- Exercises to complete -
(a) Answer these questions about the Assignment 2 notebook, marking each answer (i), (ii) or (iii) to match its question:
(i) What share of the data goes to training, to validation and to testing?
(ii) How many samples does the Assignment 2 notebook draw for each class?
(iii) To what path is the test set written?
(b) Convert the lines of the records from the line with "- 官方文档：[https://pkg." up to and including the line with "Go 大师之路，从此刻开始 👨‍💻🚀" into a Markdown table with the columns Row and Line. Give one numbered row per line, and leave out blank lines.

# Assignment 2

(For each question, run sequentially)

For windows system, you may need to change the dataset path to "hwk2_datasets\\\\\[file_name\]"

## Question 1

Generate train, validation and test dataset based on mean vectors and covariance matrix given.

The dataset is shuffled and partitioned with 60% train, 20% validation and 20% test.

Also the data of classNegative is labeled to negative and classPositive is labeled to positive. (Adding -1s and 1s to the last column)

In [1]:
import numpy as np
import csv
import random
from sklearn import preprocessing

In [2]:
# Helper function to read CSV file and returning a np array containing the data
def csvReader(filepath):
    with open(filepath) as csvFile:
        dataSet = csv.reader(csvFile, delimiter=',')
        data = []
        for row in dataSet:
            inputTemp = []
            for i in range(len(row)):
                if(row[i] != ''):   # somehow the initial csv data has empty string, need this step to filter it
                    inputTemp.append(float(row[i]))
            data.append(inputTemp)
    data = np.array(data, dtype='float')
    return data


# Question 1 - Generate dataset
def generateDataset(covPath, m0Path, m1Path):
    cov = csvReader(covPath)
    mean0 = csvReader(m0Path)
    mean1 = csvReader(m1Path)
    c0 = np.random.multivariate_normal(mean0[0], cov, 2000)
    classNegative = -1 * np.ones((2000, 21), dtype='float')
    classNegative[:,:-1] = c0
    c1 = np.random.multivariate_normal(mean1[0], cov, 2000)
    classPositive = np.ones((2000, 21), dtype='float')
    classPositive[:,:-1] = c1

    random.shuffle(classNegative)
    random.shuffle(classPositive)
    testBound = int(len(classNegative) * 0.2)
    validBound = int(len(classNegative) * 0.2)

    testSet = []
    validSet = []
    trainSet = []
    for i in range(2000):
        if (i < testBound):
            testSet.append(classNegative[i])
            testSet.append(classPositive[i])
        elif (i >= testBound and i < testBound + validBound):
            validSet.append(classNegative[i])
            validSet.append(classPositive[i])
        else:
            trainSet.append(classNegative[i])
            trainSet.append(classPositive[i])

    random.shuffle(testSet)
    random.shuffle(trainSet)
    random.shuffle(validSet)

    with open('hwk2_datasets/DS1-test.csv', 'w') as csvfile:
        csvWriter = csv.writer(csvfile, delimiter=',', quotechar='|', quoting=csv.QUOTE_MINIMAL)
        for i in range(len(testSet)):
            csvWriter.writerow(testSet[i])

    with open('hwk2_datasets/DS1-valid.csv', 'w') as csvfile:
        csvWriter = csv.writer(csvfile, delimiter=',', quotechar='|', quoting=csv.QUOTE_MINIMAL)

- Data provided -
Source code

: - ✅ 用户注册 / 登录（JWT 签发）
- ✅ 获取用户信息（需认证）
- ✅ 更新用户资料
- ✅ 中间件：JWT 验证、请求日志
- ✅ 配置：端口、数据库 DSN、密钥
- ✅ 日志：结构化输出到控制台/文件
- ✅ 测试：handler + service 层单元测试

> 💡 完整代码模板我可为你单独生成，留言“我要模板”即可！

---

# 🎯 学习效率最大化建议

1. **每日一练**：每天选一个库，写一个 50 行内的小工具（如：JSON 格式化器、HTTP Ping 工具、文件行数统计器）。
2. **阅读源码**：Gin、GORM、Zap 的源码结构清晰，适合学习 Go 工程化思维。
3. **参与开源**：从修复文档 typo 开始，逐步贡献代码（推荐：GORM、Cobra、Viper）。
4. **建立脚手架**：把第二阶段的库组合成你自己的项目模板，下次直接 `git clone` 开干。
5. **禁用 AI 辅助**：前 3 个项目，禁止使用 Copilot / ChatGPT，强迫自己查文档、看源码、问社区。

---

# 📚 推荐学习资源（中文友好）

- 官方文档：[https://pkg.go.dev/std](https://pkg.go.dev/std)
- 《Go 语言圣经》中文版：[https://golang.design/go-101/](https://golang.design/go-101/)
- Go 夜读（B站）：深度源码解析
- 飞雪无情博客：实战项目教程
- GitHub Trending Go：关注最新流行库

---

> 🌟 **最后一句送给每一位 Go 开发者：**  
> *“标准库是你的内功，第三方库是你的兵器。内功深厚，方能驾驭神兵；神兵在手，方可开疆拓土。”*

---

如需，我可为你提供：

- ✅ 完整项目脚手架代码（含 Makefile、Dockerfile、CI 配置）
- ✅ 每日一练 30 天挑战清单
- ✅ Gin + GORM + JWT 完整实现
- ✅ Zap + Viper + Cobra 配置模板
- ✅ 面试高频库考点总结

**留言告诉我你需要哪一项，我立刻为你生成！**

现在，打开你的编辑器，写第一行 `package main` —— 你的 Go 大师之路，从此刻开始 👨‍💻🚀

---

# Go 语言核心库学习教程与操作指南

- Answers below -
(a)
(i) 60% training, 20% validation and 20% testing.
(ii) 2000 samples per class.
(iii) hwk2_datasets/DS1-test.csv

(b)
| Row | Line |
|---|---|
| 1 | - 官方文档：[https://pkg.go.dev/std](https://pkg.go.dev/std) |
| 2 | - 《Go 语言圣经》中文版：[https://golang.design/go-101/](https://golang.design/go-101/) |
| 3 | - Go 夜读（B站）：深度源码解析 |
| 4 | - 飞雪无情博客：实战项目教程 |
| 5 | - GitHub Trending Go：关注最新流行库 |
| 6 | --- |
| 7 | > 🌟 **最后一句送给每一位 Go 开发者：**   |
| 8 | > *“标准库是你的内功，第三方库是你的兵器。内功深厚，方能驾驭神兵；神兵在手，方可开疆拓土。”* |
| 9 | --- |
| 10 | 如需，我可为你提供： |
| 11 | - ✅ 完整项目脚手架代码（含 Makefile、Dockerfile、CI 配置） |
| 12 | - ✅ 每日一练 30 天挑战清单 |
| 13 | - ✅ Gin + GORM + JWT 完整实现 |
| 14 | - ✅ Zap + Viper + Cobra 配置模板 |
| 15 | - ✅ 面试高频库考点总结 |
| 16 | **留言告诉我你需要哪一项，我立刻为你生成！** |
| 17 | 现在，打开你的编辑器，写第一行 `package main` —— 你的 Go 大师之路，从此刻开始 👨‍💻🚀 |